Wills and probate solicitor, Alyson Coulson, looks at whether a Lasting Power of Attorney (LPA) is a blessing or a threat.
Denzil Lush, the now retired senior judge at the Court of Protection, has published a book on Lasting and Enduring Powers of Attorney. The publication has hit the headlines due to the grave concerns the ex-judge has expressed about Lasting Powers of Attorney and the significant potential for financial abuse of vulnerable people.
I had the privilege on several occasions of hearing Mr Lush speak at events before he retired and indeed once appeared before him in court many moons ago as an articled clerk, at a hearing at the Court of Protection. I found him on all of those occasions to be very clear and measured in his thinking, so I have no reason to believe that he is being alarmist in his new book.
According to press reports, Mr Lush suggests that the Ministry of Justice is being “disingenuous” in actively (some would say aggressively) promoting the Lasting Power of Attorney as the best way to deal with the administration of the financial affairs of a person lacking mental capacity and that such documents can be prepared online without the need for any legal advice. Mr Lush states that allowing the process of Deputyship, with the additional level of supervision by the Office of the Public Guardian (OPG) that it brings, would be safer and more appropriate in some cases.

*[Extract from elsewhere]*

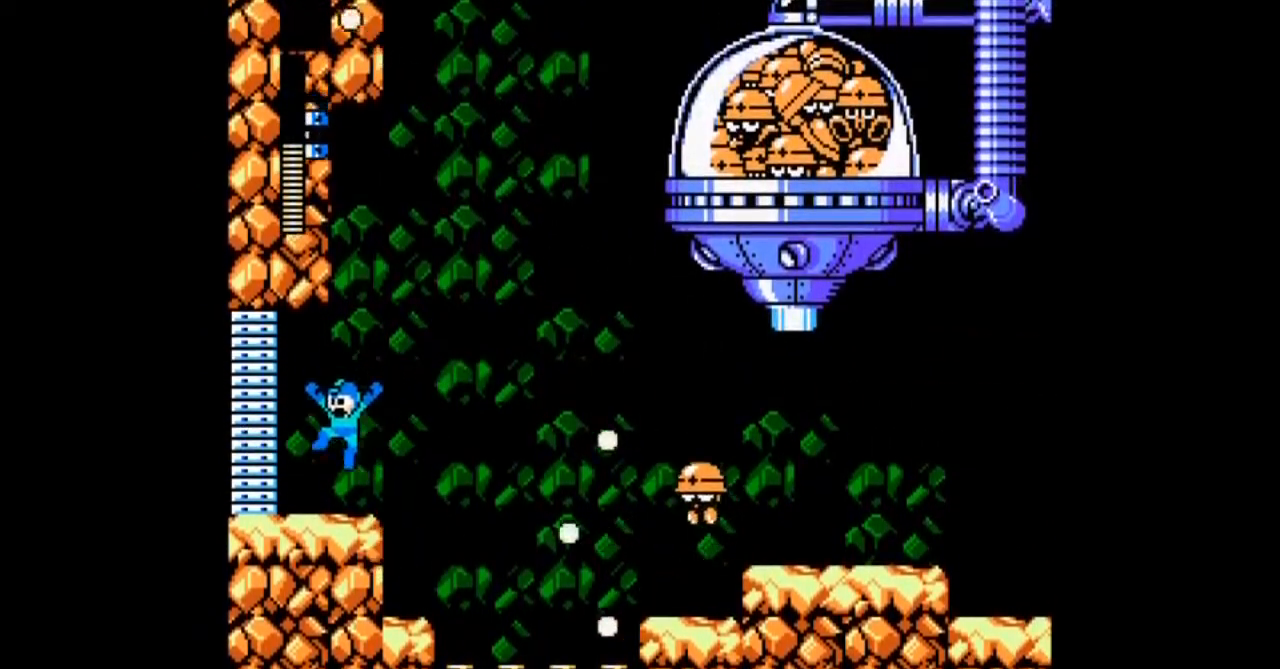
{"buttons": ["A"], "events": [[167, "DPAD_RIGHT", "down"], [200, "B", "down"], [367, "A", "down"], [400, "DPAD_RIGHT", "up"], [467, "B", "up"]]}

It cannot be denied that there have been some very unfortunate cases where financial abuse has occurred and vulnerable people have lost significant sums of money. We encourage all clients to make lasting powers of attorney (for finance and for health matters), regardless of their age or state of health. None of us know when mental incapacity may happen to us. It may be as a result of an accident or sudden illness and not only as a result of the illnesses more common in old age. And in advising on LPA’s, (with apologies to Mr Lush) I would probably suggest to my clients that a valid LPA would be a preferable alternative to a Deputyship supervised by the OPG, given that the latter is often a more expensive and cumbersome process.
However, a Lasting Power of Attorney should not be a document that is casually completed online much as one might complete a grocery order. (The same can be said about wills, but I’ll get started on that one another day!). By completing a finance LPA you are giving someone full rein to step into your shoes and do everything with your money and property that you could do yourself.
When, as solicitors, we are instructed to prepare a Lasting Power of Attorney for a client, we fully explain the form and effect of the document and just what it can and cannot do. The most important decision is who you appoint as your attorneys and we, as lawyers, are trained to ring the alarm bells if something doesn’t seem right. For example, if a person instructed me to appoint a neighbour who had recently moved in as an attorney, rather than their children, the alarm bells would be ringing loudly. In such cases, I would want to raise, explore and resolve those concerns before the document was signed.
On many occasions, clients have raised a question along the lines of, “what if my attorneys sell my house and run off with the money?” My response is always exactly the same, which is, “if you think for one nanosecond that this could possibly happen, you are picking the wrong people”.
Whilst I suspect that many of my professional colleagues will be surprised at Mr Lush’s comments, I think he has a valid point and identified some suggestions for improvement which should be properly considered. An LPA casually prepared without proper advice and put in the wrong hands is potentially catastrophic. Our lawyers really know what they are doing with LPAs and getting proper and complete legal advice from those who know where the pitfalls may be, but also those occasions where a Deputyship may indeed be more appropriate, is surely a far better way to go.